GangaInputFiles < ArdaGrid

ArdaGrid Web>GangaIndex>GangaInputFiles (2013-10-29, MattWilliams)

The Idea of input files

On the last Ganga developer days at CERN, the idea of using the output files as input for other jobs was discussed.

A new inputfiles field should be added to the Job.py class which will be a list of file objects : SandboxFile, MassStorageFile, LCGSEFile, DiracFile

In the input files mechanism we should use the same objects, same configuration and same automatic file type detection as in the output files mechanism.

Inputfiles field targets to replace the inputsandbox job field. Backward compatibility should be possible as in the outputfiles - per job the user can use either the inputfiles or the inputsandbox field.

These requirements are implemented now.

Adapting file type for the inputfiles mechanism

Imagine we have a file type class that was used as part of the outputfiles mechanism (above sections are describing this) that now we want to adapt for using in the input files mechanism.

What you have to do in your file type class is to override the getWNScriptDownloadCommand method

getWNScriptDownloadCommand() : returns the script that needs to be injected in the job's script for downloading the input files before running the application's script

MassStorageFile.py and LCGSEFile.py can be used as reference as this method is implemented there.

Input files mechanism

File objects (either standalone or used as part of the outputfiles mechanism) can be stored in the box and used as input for other jobs

In [2]:j.inputfiles = [box[-1], box[-2]]

In [3]:j.inputfiles
Out[3]: [MassStorageFile (
 namePattern = 'input1.txt' ,
 locations = ['/afs/cern.ch/user/i/idzhunov/gangamass/1074/input1.txt'] 
 ), LCGSEFile (
 locations = ['guid:8b55a764-8bee-46ae-be8c-cf7bd803fa81'] ,
 namePattern = 'input.txt' ,
 lfc_host = 'lfc-dteam.cern.ch' ,
 se = 'srm-public.cern.ch' 
 )]

In IBackend.py in master_prepare method we go throught the inputfiles list and :

if the file is SandboxFile we add it to the inputsandbox
if the file is different from SandboxFile and has to be processed on the client for the job's backend (this comes from the configuration) we download the file (calling get() method) in a temp dir and add it to the inputsandbox.
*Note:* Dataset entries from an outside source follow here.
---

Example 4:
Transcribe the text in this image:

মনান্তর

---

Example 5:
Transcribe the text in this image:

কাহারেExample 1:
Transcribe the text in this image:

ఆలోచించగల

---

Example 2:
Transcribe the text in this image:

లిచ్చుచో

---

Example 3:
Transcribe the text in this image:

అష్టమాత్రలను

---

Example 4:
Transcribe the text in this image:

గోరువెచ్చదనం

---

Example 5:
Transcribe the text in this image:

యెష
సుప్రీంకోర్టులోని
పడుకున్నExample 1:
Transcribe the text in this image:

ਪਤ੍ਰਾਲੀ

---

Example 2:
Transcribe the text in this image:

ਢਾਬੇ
Temp dir is deleted after inputsandbox has been tar archived.

In every backend class, in creation of the job script, we should make sure to include the script for downloading input files (those that should be processed on the WN according to the configuration)

For the purpose we call getWNCodeForDownloadingInputFiles method from OutputFileManager.py. This is done for Localhost, Batch, LCG and CREAM backends. For Dirac and other backends it should be done in the same manner.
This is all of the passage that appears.